Я прижимаюсь к инкубу, глубоко вдыхаю его запах, отмечая, что он, в отличие от прочих, совсем не раздражает. Мои ноги отрываются от тротуара, Арсенио кружит меня, и я тону — в радости, безумной наполовину, хмельной, в ощущении сумасшедшего всепоглощающего счастья, в вере, что теперь все-все будет хорошо.

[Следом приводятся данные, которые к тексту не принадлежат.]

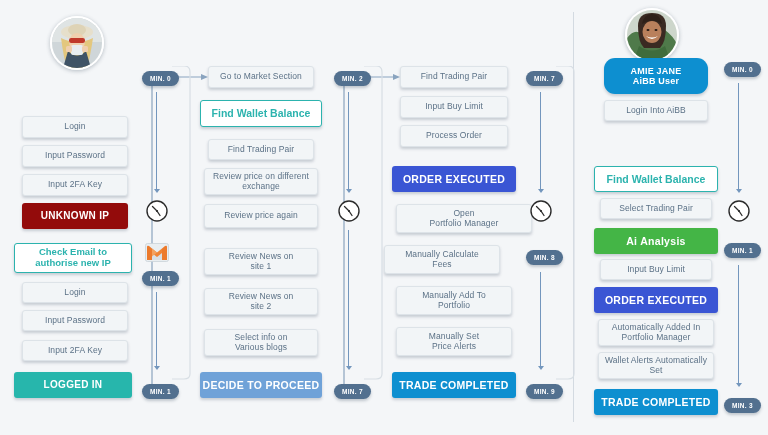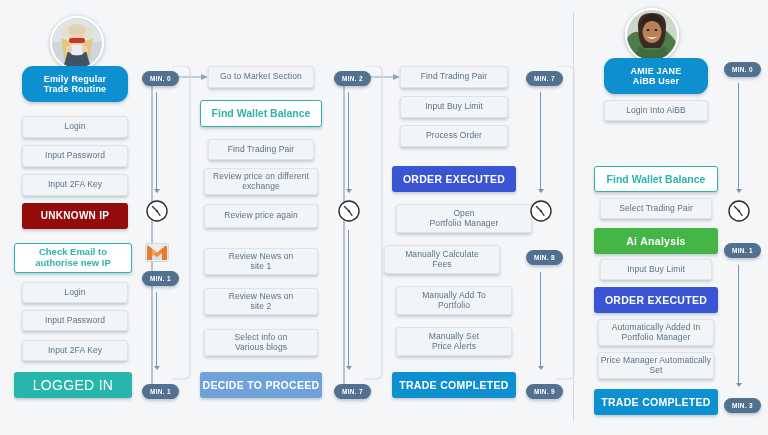--- a/index.html
+++ b/index.html
@@ -177,8 +177,6 @@
     </svg>
   </div>
 
-  <div class="node n-header" style="left:22px;top:66px;width:106px;height:36px;">Emily Regular
-Trade Routine</div>
   <div class="node n-plain" style="left:22px;top:116px;width:106px;height:22px;">Login</div>
   <div class="node n-plain" style="left:22px;top:145px;width:106px;height:22px;">Input Password</div>
   <div class="node n-plain" style="left:22px;top:174px;width:106px;height:22px;">Input 2FA Key</div>

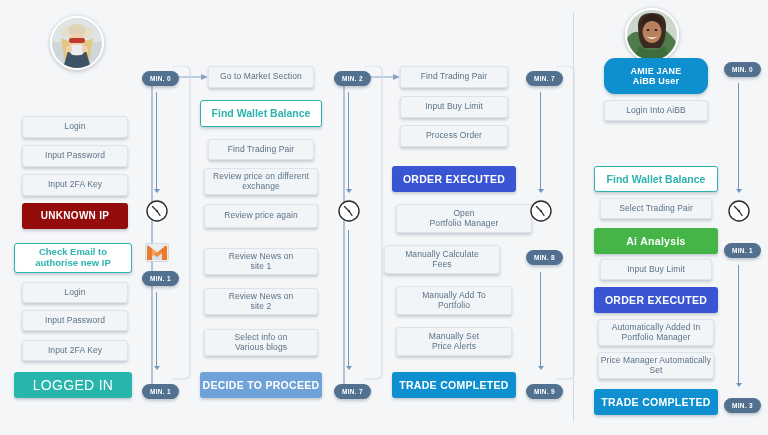--- a/index.html
+++ b/index.html
@@ -226,7 +226,7 @@
   <div class="node n-indigo" style="left:594px;top:287px;width:124px;height:26px;">ORDER EXECUTED</div>
   <div class="node n-plain" style="left:598px;top:319px;width:116px;height:27px;">Automatically Added In
 Portfolio Manager</div>
-  <div class="node n-plain" style="left:598px;top:352px;width:116px;height:27px;">Price Manager Automatically
+  <div class="node n-plain" style="left:598px;top:352px;width:116px;height:27px;">Wallet Alerts Automatically
 Set</div>
   <div class="node n-blue" style="left:594px;top:389px;width:124px;height:26px;">TRADE COMPLETED</div>
 

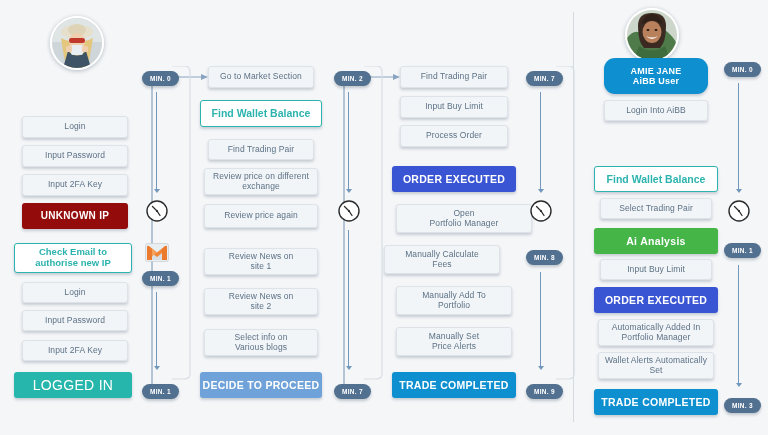--- a/index.html
+++ b/index.html
@@ -55,8 +55,8 @@
   .n-teal{
     background:#27b6ac;
     color:#ffffff;
-    font-size:14px;
-    font-weight:normal;
+    font-size:10px;
+    font-weight:bold;
     letter-spacing:.3px;
   }
   .n-steel{

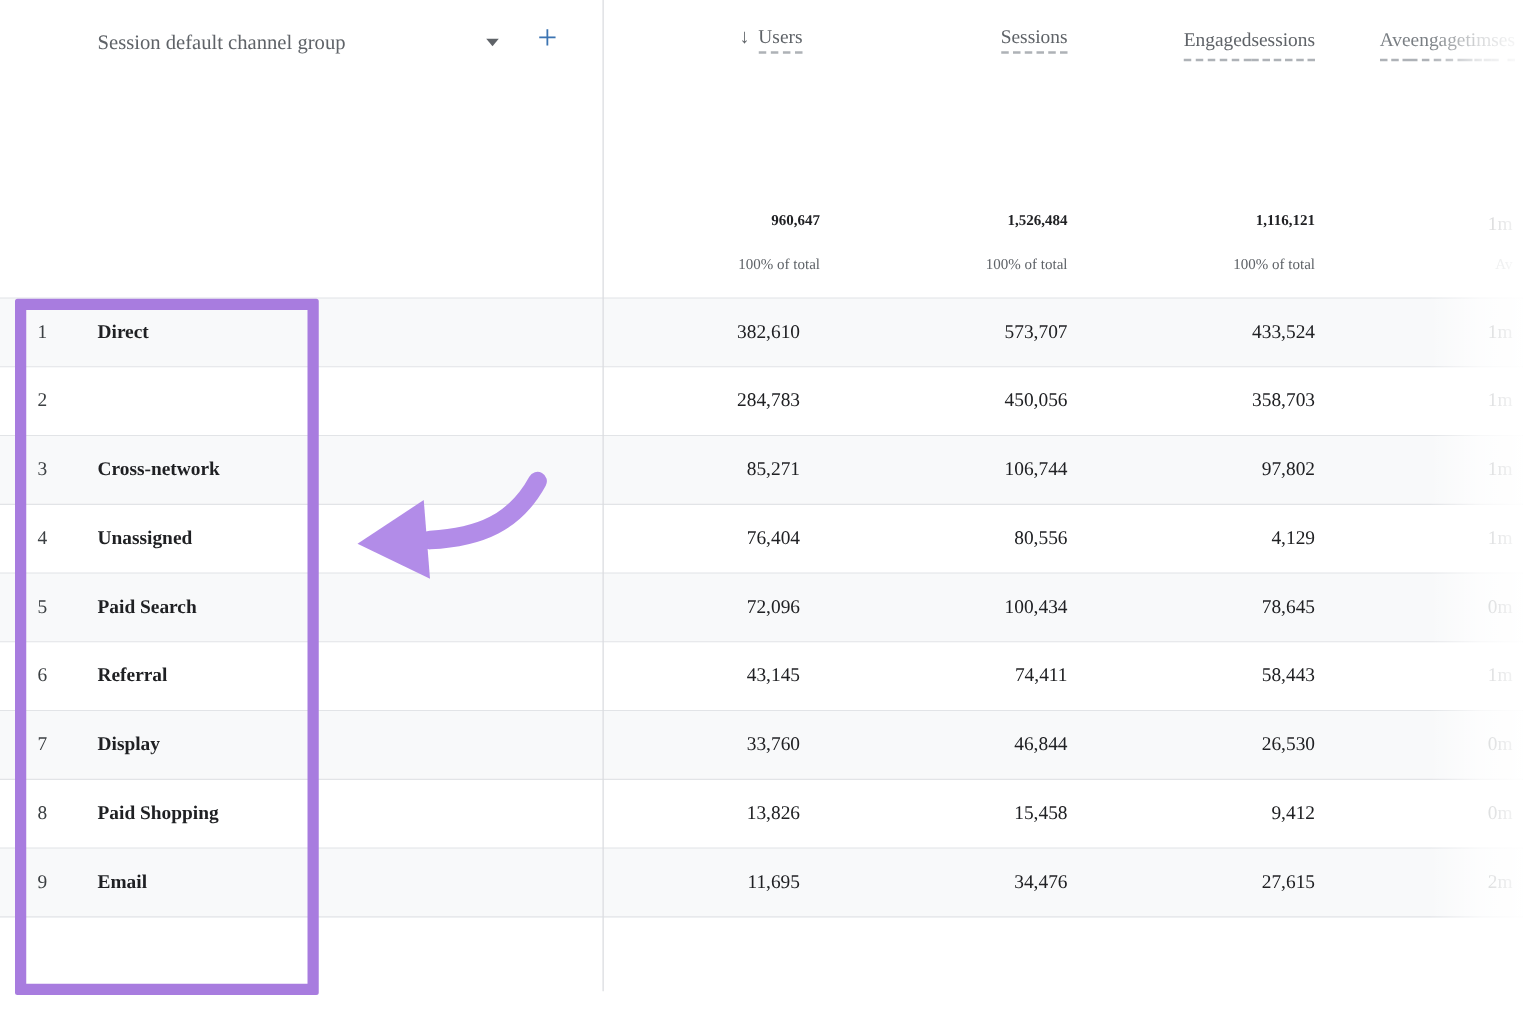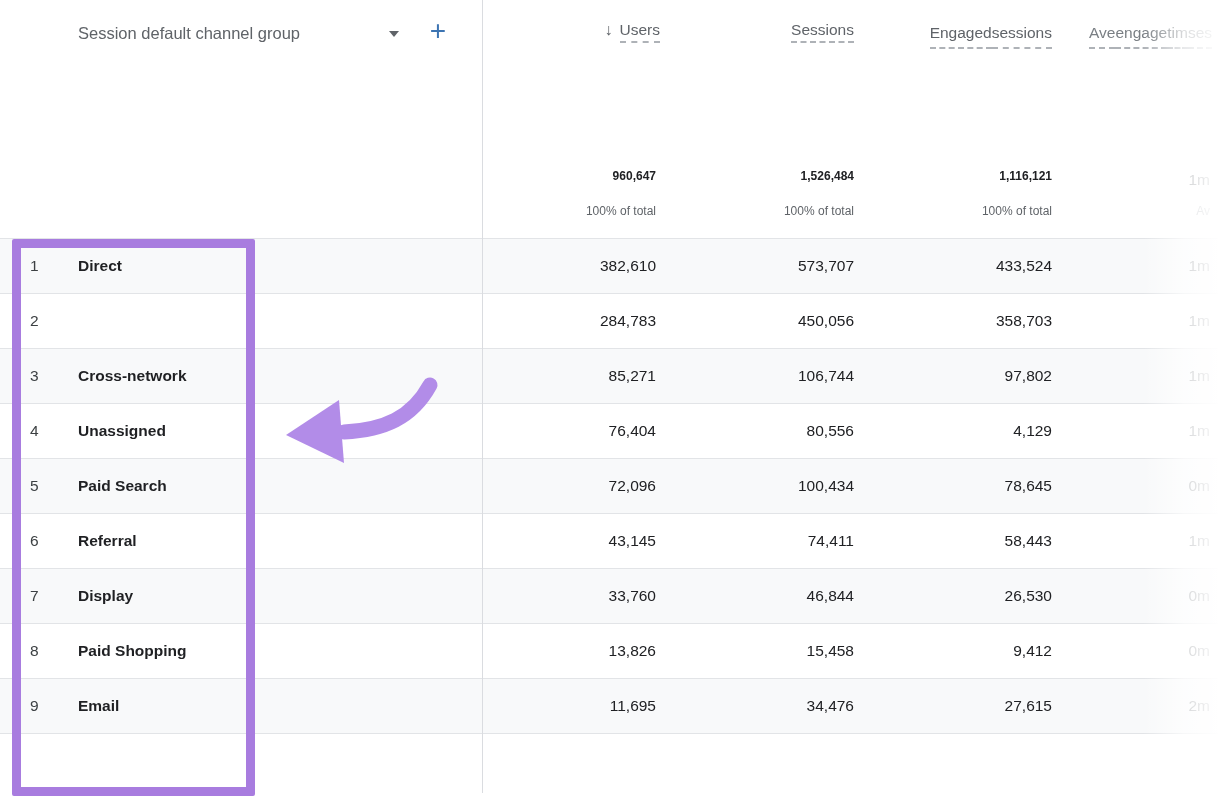--- a/index.html
+++ b/index.html
@@ -5,7 +5,7 @@
   html,body{margin:0;padding:0;background:#fff;}
   .screen{
     position:relative;width:1218px;height:807px;background:#fff;overflow:hidden;
-    font-family:Liberation Sans, sans-serif;color:#202124;
+    font-family:Liberation Serif, serif;color:#202124;
   }
   
   .dim-header{position:absolute;left:78px;top:24px;font-size:16.5px;color:#5f6368;cursor:pointer;}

Арсенио здесь, он рядом… просто рядом.
Не забыл.
Кажется, по моим щекам текут слезы, и я не могу сдержать радостного смеха, я пытаюсь и крепче сжать руки, боясь отпустить хоть на секунду, боясь, что Арсенио вот-вот исчезнет неверным миражом, и я пойму, что то был просто сон, и хочу рассмотреть инкуба как следует, убедиться, что он не изменился за это время.
— Ты… ты… — я так много желаю сказать, но отчего-то правильные слова не находятся, все они словно покинули меня разом. — Я думала… думала…
— Что мы тебя здесь оставим? И как ты могла даже допустить подобную мысль? — Арсенио ставит меня на тротуар, целует страстно и отстраняется. Всматривается, хмурится внезапно. На губах появляется улыбка, растерянная, робкая, и радость моя отступает, меркнет столь же стремительно, как и вспыхнула. — Ты… ты изменилась.